Provided text:

┏━━

Re: pg_basebackup vs. Windows and tablespaces - Mailing list pgsql-hackers

From Magnus Hagander
Subject Re: pg_basebackup vs. Windows and tablespaces
Date
Msg-id CABUevEyeHSvhGMupcNNRN0qxaBJUE58na0E4gcNdqaXpza+scQ@mail.gmail.com
Whole thread Raw
In response to Re: pg_basebackup vs. Windows and tablespaces  (Andrew Dunstan <andrew@dunslane.net>)
Responses Re: pg_basebackup vs. Windows and tablespaces  (Andrew Dunstan <andrew@dunslane.net>)
List pgsql-hackers
On Mon, Aug 12, 2013 at 8:14 PM, Andrew Dunstan <andrew@dunslane.net> wrote:
>
> On 08/12/2013 01:40 PM, Magnus Hagander wrote:
>>>>
>>>> I also like the concept of #2, but I think we need to think about it a
>>>> bit more. One of the things I like about barman backups is that on
>>>> recovery you can map where tablespaces go, on a per tablespace basis
>>>> (it's not very well documented, or wasn't when I last looked, but it
>>>> does work). I think something like that would be awesome to have for
>>>> pg_basebackup. So allowing multiple options of the form
>>>>
>>>>      --map-tablespace c:/foo/bar=d:/baz/blurfl
>>>>
>>>> or some such would be great.

┗━━

Recorded data:
┏━━

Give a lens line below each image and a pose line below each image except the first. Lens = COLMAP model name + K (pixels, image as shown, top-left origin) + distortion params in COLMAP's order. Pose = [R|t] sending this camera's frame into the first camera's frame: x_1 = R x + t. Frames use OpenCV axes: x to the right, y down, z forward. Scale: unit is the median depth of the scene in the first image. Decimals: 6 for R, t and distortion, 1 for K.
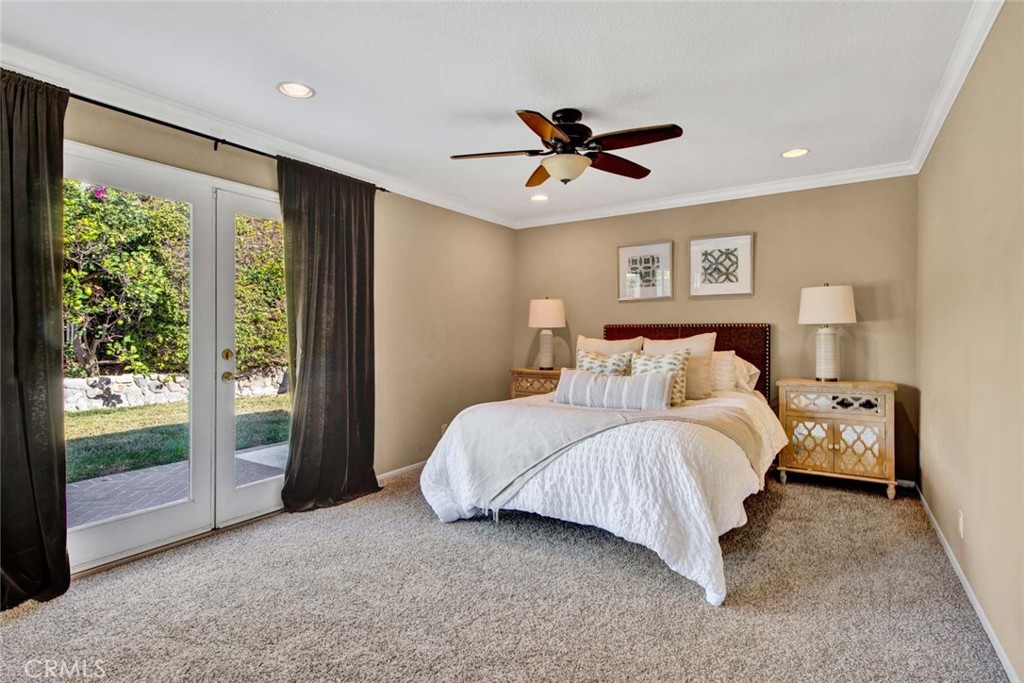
lens RADIAL K [[495.8, 0, 517.2], [0, 495.8, 341.0], [0, 0, 1]] dist [0.000987, -0.000536]
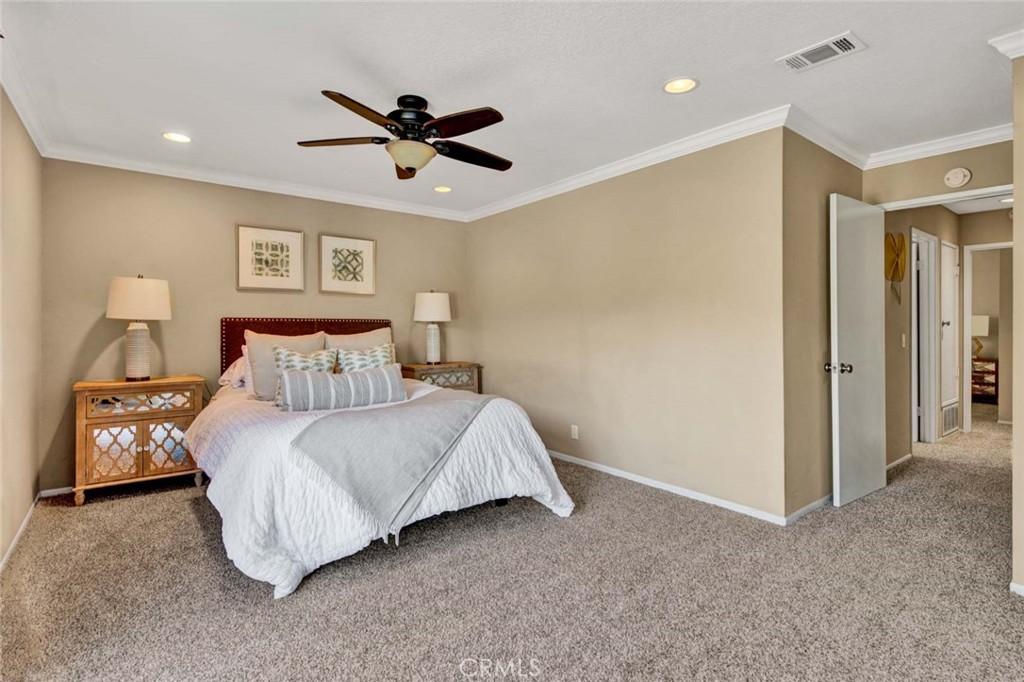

┗━━

Things to do:
**a)** List every field label that appears in the header of the mailing list message, from "From" through "List".
**b)** Translate this sentence from the mailing list message into Spanish: "I think something like that would be awesome to have for pg_basebackup."
The material placed after the mailing list message is separate from it.

Numbered responses:
**a)** From, Subject, Date, Msg-id, In response to, Responses, List

**b)** Creo que algo así sería genial tenerlo para pg_basebackup.